When a technical defect is not defective enough

Articles, Restructuring + Insolvency

In In the matter of Leasing Holdings Pty Limited (formerly Charlie Lovett Pty Limited), a landlord served a Creditor’s Statutory Demand for Payment of Debt on one of its tenants, requiring payment of rental arrears.  The Statutory Demand failed to specify in it an address for service in the same state as the registered office of the debtor tenant as required by the form prescribed in s459E of the Corporations Act 2001 (Cth).  In fact, the Statutory Demand noted the creditor’s address for service as being a business address (not its registered office) In resisting the subsequent winding up application, the debtor sought to rely on that defect as a basis for the Statutory Demand being declared a nullity so that the winding up proceedings could not continue.

Counsel for the debtor Company submitted that, had the Company sought to serve an application to set aside the Statutory Demand by delivery to the shopping centre address (which was not the creditor’s registered office) or by delivery to the centre manager (who was not a director of the creditor) or by facsimile to the number specified, all of which the Statutory Demand invited it to do, that service would have been ineffective and non-compliant with s9 of the Service and Execution and Process Act 1992 (Cth) (SEPA). Effective service of any such application in accordance with SEPA would need to have occurred either by leaving it at or sending it by post to the creditor’s registered office in New South Wales, or serving it personally on a director resident in Australia. Counsel submitted that these matters of non-compliance had the practical effect of misleading the Company that service in the manner specified would be valid; that “the flaws in the Demand were of a misleading character and were so significant as to render that document not properly a creditor’s statutory demand.”

Counsel for the creditor accepted that the Statutory Demand was not in the prescribed form however, citing a number of cases, including Everkind v Hazenform at [16]–[20], submitted that, where the address of the creditor’s registered office (being in the same state as that in which the Statutory Demand was served) has been identified in the Statutory Demand and no application to set it aside is made, the Statutory Demand is not a nullity and should not be set aside because it is not deprived of effect. The Court did not entirely agree with the generality which counsel for the creditor sought to draw from the cases he cited.

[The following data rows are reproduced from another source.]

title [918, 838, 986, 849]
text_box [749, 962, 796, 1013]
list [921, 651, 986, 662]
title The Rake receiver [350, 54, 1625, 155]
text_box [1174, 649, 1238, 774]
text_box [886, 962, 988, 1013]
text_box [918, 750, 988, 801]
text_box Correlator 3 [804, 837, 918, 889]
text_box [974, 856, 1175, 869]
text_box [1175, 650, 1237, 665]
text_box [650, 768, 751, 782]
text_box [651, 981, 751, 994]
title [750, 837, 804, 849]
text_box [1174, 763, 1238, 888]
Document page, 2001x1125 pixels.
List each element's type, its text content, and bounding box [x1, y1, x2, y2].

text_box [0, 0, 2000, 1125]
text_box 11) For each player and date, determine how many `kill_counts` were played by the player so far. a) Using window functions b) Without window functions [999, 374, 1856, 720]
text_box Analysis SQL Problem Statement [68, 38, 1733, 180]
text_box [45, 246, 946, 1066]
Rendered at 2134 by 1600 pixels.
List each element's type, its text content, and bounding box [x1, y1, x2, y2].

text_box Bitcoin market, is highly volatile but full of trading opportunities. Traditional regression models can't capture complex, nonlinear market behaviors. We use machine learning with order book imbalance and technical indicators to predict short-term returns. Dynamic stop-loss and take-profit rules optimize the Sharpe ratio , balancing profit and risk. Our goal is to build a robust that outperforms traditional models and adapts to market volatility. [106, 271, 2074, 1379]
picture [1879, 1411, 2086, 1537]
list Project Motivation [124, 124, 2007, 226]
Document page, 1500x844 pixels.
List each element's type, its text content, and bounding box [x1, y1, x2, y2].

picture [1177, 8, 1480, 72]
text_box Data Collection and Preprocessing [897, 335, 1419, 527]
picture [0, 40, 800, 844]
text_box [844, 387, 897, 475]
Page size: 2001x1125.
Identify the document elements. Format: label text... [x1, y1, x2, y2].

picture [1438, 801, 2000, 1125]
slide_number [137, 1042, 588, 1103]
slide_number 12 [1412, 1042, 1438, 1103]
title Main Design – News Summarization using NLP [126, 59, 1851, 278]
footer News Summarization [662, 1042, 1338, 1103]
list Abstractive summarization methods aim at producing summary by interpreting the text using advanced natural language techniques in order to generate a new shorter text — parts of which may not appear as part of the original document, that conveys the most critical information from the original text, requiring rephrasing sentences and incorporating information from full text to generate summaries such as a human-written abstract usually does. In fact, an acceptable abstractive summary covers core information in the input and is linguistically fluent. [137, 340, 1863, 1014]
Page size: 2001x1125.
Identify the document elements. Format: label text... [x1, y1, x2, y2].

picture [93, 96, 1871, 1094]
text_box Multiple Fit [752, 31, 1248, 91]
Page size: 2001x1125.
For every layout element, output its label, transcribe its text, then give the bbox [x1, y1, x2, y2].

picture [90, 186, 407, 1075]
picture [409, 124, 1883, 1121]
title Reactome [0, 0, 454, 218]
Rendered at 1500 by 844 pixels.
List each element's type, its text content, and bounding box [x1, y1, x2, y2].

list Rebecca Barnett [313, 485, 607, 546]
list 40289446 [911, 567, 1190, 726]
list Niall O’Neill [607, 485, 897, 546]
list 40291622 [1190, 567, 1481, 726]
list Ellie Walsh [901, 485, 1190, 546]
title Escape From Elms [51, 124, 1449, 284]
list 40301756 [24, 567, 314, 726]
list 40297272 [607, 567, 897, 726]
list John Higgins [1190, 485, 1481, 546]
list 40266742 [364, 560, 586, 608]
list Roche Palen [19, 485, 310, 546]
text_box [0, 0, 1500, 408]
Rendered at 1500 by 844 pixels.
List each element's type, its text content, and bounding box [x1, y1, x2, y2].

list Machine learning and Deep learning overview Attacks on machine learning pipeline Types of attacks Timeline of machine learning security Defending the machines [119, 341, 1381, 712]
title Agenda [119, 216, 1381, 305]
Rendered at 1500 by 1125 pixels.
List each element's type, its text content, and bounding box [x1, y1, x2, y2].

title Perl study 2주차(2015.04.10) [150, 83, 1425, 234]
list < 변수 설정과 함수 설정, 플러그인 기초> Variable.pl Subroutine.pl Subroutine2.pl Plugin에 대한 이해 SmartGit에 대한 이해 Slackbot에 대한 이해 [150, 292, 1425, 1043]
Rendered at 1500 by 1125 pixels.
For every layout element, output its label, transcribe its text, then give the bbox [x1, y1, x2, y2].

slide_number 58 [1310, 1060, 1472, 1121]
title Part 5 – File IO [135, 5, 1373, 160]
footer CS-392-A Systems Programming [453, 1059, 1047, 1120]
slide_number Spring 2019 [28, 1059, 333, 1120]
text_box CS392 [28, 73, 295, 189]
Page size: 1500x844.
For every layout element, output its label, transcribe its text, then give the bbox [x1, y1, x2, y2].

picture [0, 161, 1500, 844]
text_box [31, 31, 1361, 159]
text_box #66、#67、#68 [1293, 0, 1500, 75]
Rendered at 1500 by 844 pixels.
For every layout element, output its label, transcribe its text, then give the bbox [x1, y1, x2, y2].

The Court noted that not every departure from the prescribed form will amount to a fundamental non-compliance with the statutory requirements of s459E which would render it a nullity and it is open to the Court to have regard to the circumstances at hand and whether the relevant failure in fact had any adverse impact on or whether a substantial injustice was caused to the debtor Company’s ability to set aside the Statutory Demand.

In considering what constitutes a “substantial injustice”, the Court held that a substantial injustice cannot be caused where there is no evidence that the irregularities in the address for service specified in the Statutory Demand had any actual impact on the debtor Company’s approach, particularly in circumstances where the debtor Company never attempted to set aside the Statutory Demand.

Accordingly, the Court was not prepared to render the Statutory Demand a nullity and on that basis determined that the demand was effective and that the creditor could rely on the presumption of insolvency arising from the debtor Company’s non-compliance with it.